Was Goethes Dramen angeht, so waren noch bis ins frühe 20. Jahrhundert Aufführungen üblich, die Wort und Gesang, Zwischenakt-Musiken und melodramatisches Rezitieren vereinten. Auch Goethe selbst dürfte sich seinen „Faust“ als ein derartiges Gesamtkunstwerk vorgestellt haben.
Die erfolgreichste Schauspielmusik zu Goethes Tragödie stammt von Eduard Lassen, der vier Jahrzehnte das Amt des Generalmusikdirektors am Weimarer Hoftheater innehatte. Lassen schrieb seine „Faust“-Musik für ein international beachtetes Theater-Ereignis, das 1876 in Weimar über die Bühne ging: die erste Gesamtinszenierung beider Teile durch den Regisseur Otto Devrient. Zu dem zwölfstündigen Doppelabend steuert Lassen ein großes spätromantisches Orchester bei.

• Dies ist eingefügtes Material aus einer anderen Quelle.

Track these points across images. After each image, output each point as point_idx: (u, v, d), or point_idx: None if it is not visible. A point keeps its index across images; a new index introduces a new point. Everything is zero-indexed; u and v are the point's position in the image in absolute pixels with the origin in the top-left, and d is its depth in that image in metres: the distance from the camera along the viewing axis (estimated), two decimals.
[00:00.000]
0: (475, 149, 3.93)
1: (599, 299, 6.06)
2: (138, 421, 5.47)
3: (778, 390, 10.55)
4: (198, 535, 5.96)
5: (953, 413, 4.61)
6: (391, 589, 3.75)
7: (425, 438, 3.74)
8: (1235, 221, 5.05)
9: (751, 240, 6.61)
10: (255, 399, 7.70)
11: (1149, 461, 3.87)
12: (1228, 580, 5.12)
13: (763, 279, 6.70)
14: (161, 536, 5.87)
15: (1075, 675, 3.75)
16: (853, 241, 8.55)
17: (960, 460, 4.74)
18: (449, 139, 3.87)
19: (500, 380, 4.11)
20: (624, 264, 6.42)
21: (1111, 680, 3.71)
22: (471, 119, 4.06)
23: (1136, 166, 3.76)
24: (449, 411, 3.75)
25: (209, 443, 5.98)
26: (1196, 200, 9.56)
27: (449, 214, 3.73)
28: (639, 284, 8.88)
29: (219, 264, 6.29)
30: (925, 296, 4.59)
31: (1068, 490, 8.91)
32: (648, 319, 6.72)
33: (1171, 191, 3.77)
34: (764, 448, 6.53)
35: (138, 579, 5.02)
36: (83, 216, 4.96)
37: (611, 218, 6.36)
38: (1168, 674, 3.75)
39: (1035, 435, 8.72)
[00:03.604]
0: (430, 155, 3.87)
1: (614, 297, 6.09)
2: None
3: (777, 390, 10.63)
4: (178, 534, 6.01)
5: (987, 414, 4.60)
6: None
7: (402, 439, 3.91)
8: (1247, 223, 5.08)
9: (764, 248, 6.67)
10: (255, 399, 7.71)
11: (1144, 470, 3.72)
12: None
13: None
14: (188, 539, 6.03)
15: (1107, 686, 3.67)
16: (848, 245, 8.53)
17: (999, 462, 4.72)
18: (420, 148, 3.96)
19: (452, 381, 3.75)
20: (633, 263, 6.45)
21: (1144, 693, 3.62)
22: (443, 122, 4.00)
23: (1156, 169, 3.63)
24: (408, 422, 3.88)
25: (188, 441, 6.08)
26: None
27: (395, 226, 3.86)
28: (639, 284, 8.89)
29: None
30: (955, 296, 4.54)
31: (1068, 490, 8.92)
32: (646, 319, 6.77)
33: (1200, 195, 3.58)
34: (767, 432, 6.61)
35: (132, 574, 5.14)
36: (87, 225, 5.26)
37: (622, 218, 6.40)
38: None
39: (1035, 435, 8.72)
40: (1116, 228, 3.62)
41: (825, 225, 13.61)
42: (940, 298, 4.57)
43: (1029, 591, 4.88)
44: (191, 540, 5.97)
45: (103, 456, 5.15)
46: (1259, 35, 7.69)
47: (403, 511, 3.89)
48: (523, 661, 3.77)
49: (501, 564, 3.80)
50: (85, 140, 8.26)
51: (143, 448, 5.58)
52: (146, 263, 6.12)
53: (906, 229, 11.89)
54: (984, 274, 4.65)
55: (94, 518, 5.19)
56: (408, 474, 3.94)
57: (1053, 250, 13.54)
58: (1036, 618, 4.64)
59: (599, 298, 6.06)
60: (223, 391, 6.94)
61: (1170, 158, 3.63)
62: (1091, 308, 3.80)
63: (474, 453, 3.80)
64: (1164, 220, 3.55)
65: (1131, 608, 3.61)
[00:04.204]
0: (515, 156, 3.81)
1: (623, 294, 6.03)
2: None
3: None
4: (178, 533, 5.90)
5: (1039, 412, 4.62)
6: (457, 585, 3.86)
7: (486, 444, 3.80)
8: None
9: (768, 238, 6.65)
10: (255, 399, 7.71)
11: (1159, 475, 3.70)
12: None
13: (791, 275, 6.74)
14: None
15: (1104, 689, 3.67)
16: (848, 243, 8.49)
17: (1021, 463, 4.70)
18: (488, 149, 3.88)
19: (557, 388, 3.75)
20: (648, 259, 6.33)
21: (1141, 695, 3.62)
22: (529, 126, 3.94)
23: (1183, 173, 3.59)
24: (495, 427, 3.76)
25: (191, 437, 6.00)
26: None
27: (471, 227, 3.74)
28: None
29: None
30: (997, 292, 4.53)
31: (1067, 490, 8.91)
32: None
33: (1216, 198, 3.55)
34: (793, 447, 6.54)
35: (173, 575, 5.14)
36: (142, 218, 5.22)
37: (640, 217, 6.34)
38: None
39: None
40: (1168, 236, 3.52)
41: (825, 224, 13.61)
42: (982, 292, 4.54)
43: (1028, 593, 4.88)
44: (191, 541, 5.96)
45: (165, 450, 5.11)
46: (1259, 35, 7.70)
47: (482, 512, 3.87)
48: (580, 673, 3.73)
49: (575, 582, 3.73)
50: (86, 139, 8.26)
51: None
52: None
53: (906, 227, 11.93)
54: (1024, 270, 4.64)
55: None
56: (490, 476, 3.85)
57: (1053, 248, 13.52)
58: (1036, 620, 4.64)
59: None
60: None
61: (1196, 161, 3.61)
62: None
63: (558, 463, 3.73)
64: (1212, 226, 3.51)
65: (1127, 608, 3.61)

Nach dieser Uraufführung führte ein halbes Jahrhundert lang kein Weg an Lassens Schauspielmusik vorbei. Die Weimarer Aufführung ging auf Tournee. Lassens Musik wurde aber auch in andere Inszenierungen übernommen und gelangte so bis nach Stockholm, London und St. Petersburg.
Sogar in Frankreich, beim „Erbfeind“, begeisterte man sich für Goethes „Faust“. Charles Gounod machte aus dem ersten Teil eine Oper, die hierzulande unter dem Titel „Margarete“ aufgeführt wird. Erst durch diese Oper, in der Gretchens unglückselige Liebe zu Faust im Vordergrund steht, fand das breite Publikum des 19. Jahrhunderts Zugang zu Goethes Drama.
Goethes musikalischer Schatten reichte bis in die Moderne. Monumentalstes Zeugnis ist Gustav Mahlers Achte Sinfonie mit der Vertonung der Bergschluchten-Szene des „Faust 2“ – was wiederum die Wiener Zwölftöner um Arnold Schönberg inspirierte.
Es bleibt eine Ironie der Geschichte, dass Goethe selbst einen eher konventionellen Musikgeschmack an den Tag legte und zugleich so viele fortschrittliche Komponisten inspirierte.